Written task:
Every line must be returned precisely as it is written.

============

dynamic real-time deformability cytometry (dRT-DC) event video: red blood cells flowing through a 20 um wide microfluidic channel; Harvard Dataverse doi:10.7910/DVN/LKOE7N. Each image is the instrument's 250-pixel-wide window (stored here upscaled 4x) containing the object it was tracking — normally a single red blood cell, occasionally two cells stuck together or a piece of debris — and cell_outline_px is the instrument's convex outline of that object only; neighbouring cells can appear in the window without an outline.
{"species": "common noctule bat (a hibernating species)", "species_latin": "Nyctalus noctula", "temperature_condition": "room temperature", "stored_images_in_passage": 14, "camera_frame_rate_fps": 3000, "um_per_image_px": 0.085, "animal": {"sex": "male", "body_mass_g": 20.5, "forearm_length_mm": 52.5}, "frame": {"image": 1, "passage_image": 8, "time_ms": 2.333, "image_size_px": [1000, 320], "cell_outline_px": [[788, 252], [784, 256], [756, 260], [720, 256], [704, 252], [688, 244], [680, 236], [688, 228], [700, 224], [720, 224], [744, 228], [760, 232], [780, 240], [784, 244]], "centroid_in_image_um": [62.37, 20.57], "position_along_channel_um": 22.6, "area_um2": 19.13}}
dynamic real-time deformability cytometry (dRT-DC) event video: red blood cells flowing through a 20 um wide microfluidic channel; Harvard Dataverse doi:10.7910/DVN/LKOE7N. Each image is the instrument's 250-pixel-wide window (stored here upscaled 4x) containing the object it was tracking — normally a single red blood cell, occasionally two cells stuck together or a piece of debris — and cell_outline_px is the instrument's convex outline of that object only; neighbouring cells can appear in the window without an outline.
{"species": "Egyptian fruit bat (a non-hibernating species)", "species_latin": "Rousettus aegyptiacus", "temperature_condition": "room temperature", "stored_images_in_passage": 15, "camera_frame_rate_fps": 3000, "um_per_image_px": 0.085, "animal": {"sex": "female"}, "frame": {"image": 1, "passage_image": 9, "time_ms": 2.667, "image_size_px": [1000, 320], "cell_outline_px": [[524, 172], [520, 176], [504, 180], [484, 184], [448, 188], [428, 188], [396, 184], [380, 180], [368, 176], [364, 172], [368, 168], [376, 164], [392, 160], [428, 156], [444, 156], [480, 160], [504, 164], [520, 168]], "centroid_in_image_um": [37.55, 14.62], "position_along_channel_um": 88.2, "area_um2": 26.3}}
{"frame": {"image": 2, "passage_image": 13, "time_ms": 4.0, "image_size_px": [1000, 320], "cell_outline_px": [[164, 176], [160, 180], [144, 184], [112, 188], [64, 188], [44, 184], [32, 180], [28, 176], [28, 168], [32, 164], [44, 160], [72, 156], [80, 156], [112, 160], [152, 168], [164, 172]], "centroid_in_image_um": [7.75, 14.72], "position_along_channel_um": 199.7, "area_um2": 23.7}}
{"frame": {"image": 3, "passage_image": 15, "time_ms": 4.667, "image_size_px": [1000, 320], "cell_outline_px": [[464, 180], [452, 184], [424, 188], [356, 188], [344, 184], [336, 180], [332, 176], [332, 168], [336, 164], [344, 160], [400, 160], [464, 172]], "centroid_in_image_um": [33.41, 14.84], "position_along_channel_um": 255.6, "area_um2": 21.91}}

============

Written solution:
dynamic real-time deformability cytometry (dRT-DC) event video: red blood cells flowing through a 20 um wide microfluidic channel; Harvard Dataverse doi:10.7910/DVN/LKOE7N. Each image is the instrument's 250-pixel-wide window (stored here upscaled 4x) containing the object it was tracking — normally a single red blood cell, occasionally two cells stuck together or a piece of debris — and cell_outline_px is the instrument's convex outline of that object only; neighbouring cells can appear in the window without an outline.
{"species": "common noctule bat (a hibernating species)", "species_latin": "Nyctalus noctula", "temperature_condition": "room temperature", "stored_images_in_passage": 14, "camera_frame_rate_fps": 3000, "um_per_image_px": 0.085, "animal": {"sex": "male", "body_mass_g": 20.5, "forearm_length_mm": 52.5}, "frame": {"image": 1, "passage_image": 8, "time_ms": 2.333, "image_size_px": [1000, 320], "cell_outline_px": [[788, 252], [784, 256], [756, 260], [720, 256], [704, 252], [688, 244], [680, 236], [688, 228], [700, 224], [720, 224], [744, 228], [760, 232], [780, 240], [784, 244]], "centroid_in_image_um": [62.37, 20.57], "position_along_channel_um": 22.6, "area_um2": 19.13}}
dynamic real-time deformability cytometry (dRT-DC) event video: red blood cells flowing through a 20 um wide microfluidic channel; Harvard Dataverse doi:10.7910/DVN/LKOE7N. Each image is the instrument's 250-pixel-wide window (stored here upscaled 4x) containing the object it was tracking — normally a single red blood cell, occasionally two cells stuck together or a piece of debris — and cell_outline_px is the instrument's convex outline of that object only; neighbouring cells can appear in the window without an outline.
{"species": "Egyptian fruit bat (a non-hibernating species)", "species_latin": "Rousettus aegyptiacus", "temperature_condition": "room temperature", "stored_images_in_passage": 15, "camera_frame_rate_fps": 3000, "um_per_image_px": 0.085, "animal": {"sex": "female"}, "frame": {"image": 1, "passage_image": 9, "time_ms": 2.667, "image_size_px": [1000, 320], "cell_outline_px": [[524, 172], [520, 176], [504, 180], [484, 184], [448, 188], [428, 188], [396, 184], [380, 180], [368, 176], [364, 172], [368, 168], [376, 164], [392, 160], [428, 156], [444, 156], [480, 160], [504, 164], [520, 168]], "centroid_in_image_um": [37.55, 14.62], "position_along_channel_um": 88.2, "area_um2": 26.3}}
{"frame": {"image": 2, "passage_image": 13, "time_ms": 4.0, "image_size_px": [1000, 320], "cell_outline_px": [[164, 176], [160, 180], [144, 184], [112, 188], [64, 188], [44, 184], [32, 180], [28, 176], [28, 168], [32, 164], [44, 160], [72, 156], [80, 156], [112, 160], [152, 168], [164, 172]], "centroid_in_image_um": [7.75, 14.72], "position_along_channel_um": 199.7, "area_um2": 23.7}}
{"frame": {"image": 3, "passage_image": 15, "time_ms": 4.667, "image_size_px": [1000, 320], "cell_outline_px": [[464, 180], [452, 184], [424, 188], [356, 188], [344, 184], [336, 180], [332, 176], [332, 168], [336, 164], [344, 160], [400, 160], [464, 172]], "centroid_in_image_um": [33.41, 14.84], "position_along_channel_um": 255.6, "area_um2": 21.91}}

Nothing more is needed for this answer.